The play was almost the same as the book, however, there were some differences. The book goes into a lot more detail, while the play is more simple and easier to understand for those who haven’t read the book. 

“1984”‘s ability to catch the audience off guard was definitely one of the best parts of the play. When Winston and Julia were talking in their supposedly safe apartment, the cast jumped out and blue lights started flashing, with the screen now projected on the set.
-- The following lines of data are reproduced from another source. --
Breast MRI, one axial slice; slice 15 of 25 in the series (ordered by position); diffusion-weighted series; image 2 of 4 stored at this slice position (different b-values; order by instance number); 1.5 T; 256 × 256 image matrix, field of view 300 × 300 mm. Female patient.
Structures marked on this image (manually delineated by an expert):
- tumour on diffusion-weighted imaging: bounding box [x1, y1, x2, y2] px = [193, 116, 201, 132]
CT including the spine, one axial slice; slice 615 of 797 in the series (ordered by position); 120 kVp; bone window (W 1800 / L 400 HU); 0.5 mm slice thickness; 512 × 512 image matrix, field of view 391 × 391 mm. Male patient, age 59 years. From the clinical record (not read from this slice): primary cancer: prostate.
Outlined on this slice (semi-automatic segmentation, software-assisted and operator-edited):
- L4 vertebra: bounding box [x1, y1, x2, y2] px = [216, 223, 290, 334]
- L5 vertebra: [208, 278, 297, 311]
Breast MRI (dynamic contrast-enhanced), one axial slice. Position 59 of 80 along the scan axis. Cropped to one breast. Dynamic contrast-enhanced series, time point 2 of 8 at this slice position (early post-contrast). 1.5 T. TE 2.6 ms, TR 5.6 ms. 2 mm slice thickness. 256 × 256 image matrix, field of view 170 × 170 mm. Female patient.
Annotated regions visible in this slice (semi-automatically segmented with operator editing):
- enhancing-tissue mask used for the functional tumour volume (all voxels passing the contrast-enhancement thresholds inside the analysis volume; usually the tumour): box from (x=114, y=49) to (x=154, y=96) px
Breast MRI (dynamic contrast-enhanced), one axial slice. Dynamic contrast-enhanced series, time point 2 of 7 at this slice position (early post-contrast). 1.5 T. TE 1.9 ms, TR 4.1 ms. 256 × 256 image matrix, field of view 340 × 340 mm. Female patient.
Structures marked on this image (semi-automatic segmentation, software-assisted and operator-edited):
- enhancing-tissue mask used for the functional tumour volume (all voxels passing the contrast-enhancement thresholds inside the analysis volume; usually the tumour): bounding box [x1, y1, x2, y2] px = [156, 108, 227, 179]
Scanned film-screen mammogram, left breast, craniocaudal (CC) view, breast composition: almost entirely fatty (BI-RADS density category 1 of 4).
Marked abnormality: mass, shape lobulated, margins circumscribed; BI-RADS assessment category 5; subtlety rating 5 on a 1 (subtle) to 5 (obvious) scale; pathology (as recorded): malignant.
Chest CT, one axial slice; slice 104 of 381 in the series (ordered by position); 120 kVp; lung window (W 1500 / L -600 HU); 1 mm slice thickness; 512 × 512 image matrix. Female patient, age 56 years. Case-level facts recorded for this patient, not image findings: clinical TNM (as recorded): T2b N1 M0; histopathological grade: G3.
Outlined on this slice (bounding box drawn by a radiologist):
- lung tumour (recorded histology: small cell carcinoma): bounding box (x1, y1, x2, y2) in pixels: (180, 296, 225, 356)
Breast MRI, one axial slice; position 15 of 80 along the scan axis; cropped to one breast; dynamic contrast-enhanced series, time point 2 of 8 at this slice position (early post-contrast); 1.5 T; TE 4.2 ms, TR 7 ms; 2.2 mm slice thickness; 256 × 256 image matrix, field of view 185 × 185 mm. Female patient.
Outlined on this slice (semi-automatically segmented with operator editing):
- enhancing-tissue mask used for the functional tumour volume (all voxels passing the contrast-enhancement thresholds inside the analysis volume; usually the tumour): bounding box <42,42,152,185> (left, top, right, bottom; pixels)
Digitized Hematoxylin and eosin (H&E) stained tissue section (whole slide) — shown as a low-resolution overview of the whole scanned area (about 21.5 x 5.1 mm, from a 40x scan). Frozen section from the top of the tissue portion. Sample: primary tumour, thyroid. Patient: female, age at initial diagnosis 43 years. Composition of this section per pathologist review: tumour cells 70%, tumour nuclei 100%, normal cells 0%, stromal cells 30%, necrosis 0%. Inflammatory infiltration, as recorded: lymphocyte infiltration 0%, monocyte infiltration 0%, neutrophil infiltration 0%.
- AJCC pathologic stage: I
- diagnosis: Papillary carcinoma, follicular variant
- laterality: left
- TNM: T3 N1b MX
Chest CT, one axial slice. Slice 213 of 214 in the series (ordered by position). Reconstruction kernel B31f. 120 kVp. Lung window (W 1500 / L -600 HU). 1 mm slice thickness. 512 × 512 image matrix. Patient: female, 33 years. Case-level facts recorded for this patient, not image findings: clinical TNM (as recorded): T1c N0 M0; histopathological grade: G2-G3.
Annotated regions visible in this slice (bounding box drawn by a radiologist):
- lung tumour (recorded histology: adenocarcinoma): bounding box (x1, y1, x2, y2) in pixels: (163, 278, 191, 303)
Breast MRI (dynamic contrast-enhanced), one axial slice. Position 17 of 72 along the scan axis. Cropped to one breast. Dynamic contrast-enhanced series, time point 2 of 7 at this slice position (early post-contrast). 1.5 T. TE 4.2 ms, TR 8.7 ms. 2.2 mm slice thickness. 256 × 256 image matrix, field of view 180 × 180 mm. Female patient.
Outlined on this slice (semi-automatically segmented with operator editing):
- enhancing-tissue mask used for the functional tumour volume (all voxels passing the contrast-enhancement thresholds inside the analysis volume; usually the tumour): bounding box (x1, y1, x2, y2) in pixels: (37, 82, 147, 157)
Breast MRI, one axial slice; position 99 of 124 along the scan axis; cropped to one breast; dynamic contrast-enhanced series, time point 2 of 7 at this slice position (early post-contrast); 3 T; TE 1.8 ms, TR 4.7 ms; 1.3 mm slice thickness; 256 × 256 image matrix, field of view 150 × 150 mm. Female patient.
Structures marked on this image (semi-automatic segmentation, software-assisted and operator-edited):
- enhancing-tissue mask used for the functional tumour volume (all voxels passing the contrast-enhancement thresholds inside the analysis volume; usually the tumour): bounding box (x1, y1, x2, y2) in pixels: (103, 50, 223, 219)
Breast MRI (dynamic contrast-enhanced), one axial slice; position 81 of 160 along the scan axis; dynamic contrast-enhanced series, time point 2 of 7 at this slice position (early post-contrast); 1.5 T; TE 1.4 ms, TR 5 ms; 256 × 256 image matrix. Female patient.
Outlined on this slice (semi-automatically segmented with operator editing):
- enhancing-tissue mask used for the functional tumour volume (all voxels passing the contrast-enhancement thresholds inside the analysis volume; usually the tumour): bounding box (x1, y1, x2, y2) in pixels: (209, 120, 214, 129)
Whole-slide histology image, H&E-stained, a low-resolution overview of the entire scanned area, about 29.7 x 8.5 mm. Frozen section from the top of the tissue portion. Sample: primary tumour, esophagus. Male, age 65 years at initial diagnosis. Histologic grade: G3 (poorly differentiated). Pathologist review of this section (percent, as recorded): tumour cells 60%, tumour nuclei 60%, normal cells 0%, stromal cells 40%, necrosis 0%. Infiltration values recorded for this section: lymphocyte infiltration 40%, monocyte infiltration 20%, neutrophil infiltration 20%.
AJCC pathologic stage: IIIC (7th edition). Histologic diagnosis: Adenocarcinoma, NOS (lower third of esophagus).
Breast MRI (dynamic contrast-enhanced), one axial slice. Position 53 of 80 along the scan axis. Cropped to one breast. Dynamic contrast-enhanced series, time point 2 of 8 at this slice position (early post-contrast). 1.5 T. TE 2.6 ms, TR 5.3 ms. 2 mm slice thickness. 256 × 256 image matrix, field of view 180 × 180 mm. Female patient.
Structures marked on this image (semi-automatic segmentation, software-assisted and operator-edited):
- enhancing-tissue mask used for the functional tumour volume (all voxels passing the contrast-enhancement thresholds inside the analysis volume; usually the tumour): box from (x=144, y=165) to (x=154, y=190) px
The scene elicited several gasps and even a scream from the audience.

“The scene seemed like an ordinary conversation between the couple but when the whole cast jumped out and shouted, my heart jumped and I grabbed my friend sitting next to me because I was so startled,” said Catherine Dolan, junior.

In the second part of the play, the actors really portrayed their characters well by screaming and shouting, especially during the scene where Winston is being tortured. The screams surely startled the audience and emphasized Winston’s insanity while he was being tortured.

The set accurately portrayed the dystopian feature of the play. The most interesting part of the set was the main wall that had the screen projected on it.

“The main feature is the wall that rises at the end of the show to reveal the entire cast,” Excell said.

The cast was also lined up in the back of the set and sitting on chairs. This made it easier for them to jump up in the scene where Winston and Julia are captured.

While the screen projected showed the sayings of the Party, such as “War is peace,” and the image of Big Brother, the music also enhanced the dystopian setting. With science-fiction-like music, the audience was constantly on their toes, waiting for another intense scene.

If you didn’t get to see “1984”, the next Drama Club event, “Love/Sick”, will be from Feb. 21 to 23.